Mythos AI and the New macOS Exploit Chain
Security firm Calif used Anthropic’s powerful Mythos AI model to uncover critical macOS security vulnerabilities that slipped past Apple’s existing defenses. Working with an early Claude Mythos Preview, the team identified two separate bugs and linked them into a sophisticated exploit chain that targets macOS memory. This chain enables a “privilege escalation exploit,” allowing an unprivileged local user to gain root-level access to parts of the operating system that should remain off-limits. Researchers described the result as the first public macOS kernel memory corruption exploit on Apple M5 hardware, even with Apple’s Memory Integrity Enforcement (MIE) enabled. The exploit escalates from a standard local account to a root shell using standard system calls, two vulnerabilities and several known exploit techniques. Calif documented its findings in a detailed report and personally delivered it to Apple’s headquarters so the company could validate and remediate the Apple security flaws.

How Mythos AI Outpaced macOS Memory Protections
The most striking aspect of this case is how Anthropic’s Mythos AI contributed to defeating Apple’s advanced memory protections. Apple’s MIE, built on ARM’s Memory Tagging Extension, is designed specifically to blunt memory corruption attacks that drive many serious modern exploits. Yet the Calif team’s “data-only kernel local privilege escalation chain” survived those protections on bare-metal M5 systems. Mythos AI security capabilities accelerated both bug discovery and exploit development. According to the researchers, once Mythos learned how to target a particular class of bugs, it generalized that knowledge to quickly spot similar issues in macOS. Notably, Mythos did not act alone: the exploit required experienced human researchers to steer testing, interpret results and craft a reliable attack flow. This human–AI collaboration demonstrates how AI vulnerability detection can amplify expert skills, but it also illustrates that powerful AI tools in the wrong hands could help attackers scale sophisticated macOS security vulnerabilities.

Promise, Risk and Hype Around AI Vulnerability Detection
Anthropic has publicly warned that Mythos is so effective at finding software flaws that a full public release could threaten digital infrastructure. In response, the company created Project Glasswing, a tightly controlled program that gives select partners such as Apple, Microsoft and Google access to Mythos for defensive use only. Industry reaction has been mixed.
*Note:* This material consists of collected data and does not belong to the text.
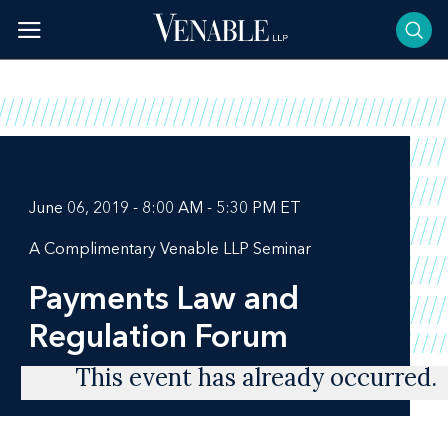
Skip
to
content
June 06, 2019 - 8:00 AM - 5:30 PM ET
A Complimentary Venable LLP Seminar
Payments Law and
Regulation Forum
This event has already occurred.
On one hand, Mythos Preview has already contributed to real macOS security vulnerabilities being found and, in at least some cases, fixed, as hinted by macOS Tahoe 26.5 release notes crediting Calif, Claude and Anthropic Research. On the other hand, experts stress that the exploit depended on skilled researchers and that details of what Mythos did versus what humans did remain intentionally vague until Apple issues complete patches. This balance of impressive results, careful secrecy and ongoing uncertainty highlights both the genuine promise and the surrounding hype of next-generation AI security tools.

What Apple Users and IT Teams Should Do Now
For everyday Apple users, the practical takeaway is clear: keep macOS fully updated and enable automatic updates wherever possible. Although Apple has not publicly confirmed which specific bugs Mythos helped uncover, recent macOS Tahoe 26.5 release notes already reference fixes submitted by Calif in collaboration with Claude and Anthropic Research. Installing current updates is the fastest way to benefit from any silent security patches. IT administrators should treat this as a reminder that Apple security flaws do exist even in highly locked-down environments, and that kernel-level issues can bypass hardware protections like MIE. Prioritize rapid testing and deployment of security updates, enforce least-privilege access for local accounts, and monitor endpoints closely for abnormal privilege escalation or memory corruption behavior. Finally, security teams should begin evaluating AI-assisted tooling—carefully and ethically—as AI vulnerability detection is likely to become a standard part of both attack and defense in the macOS ecosystem.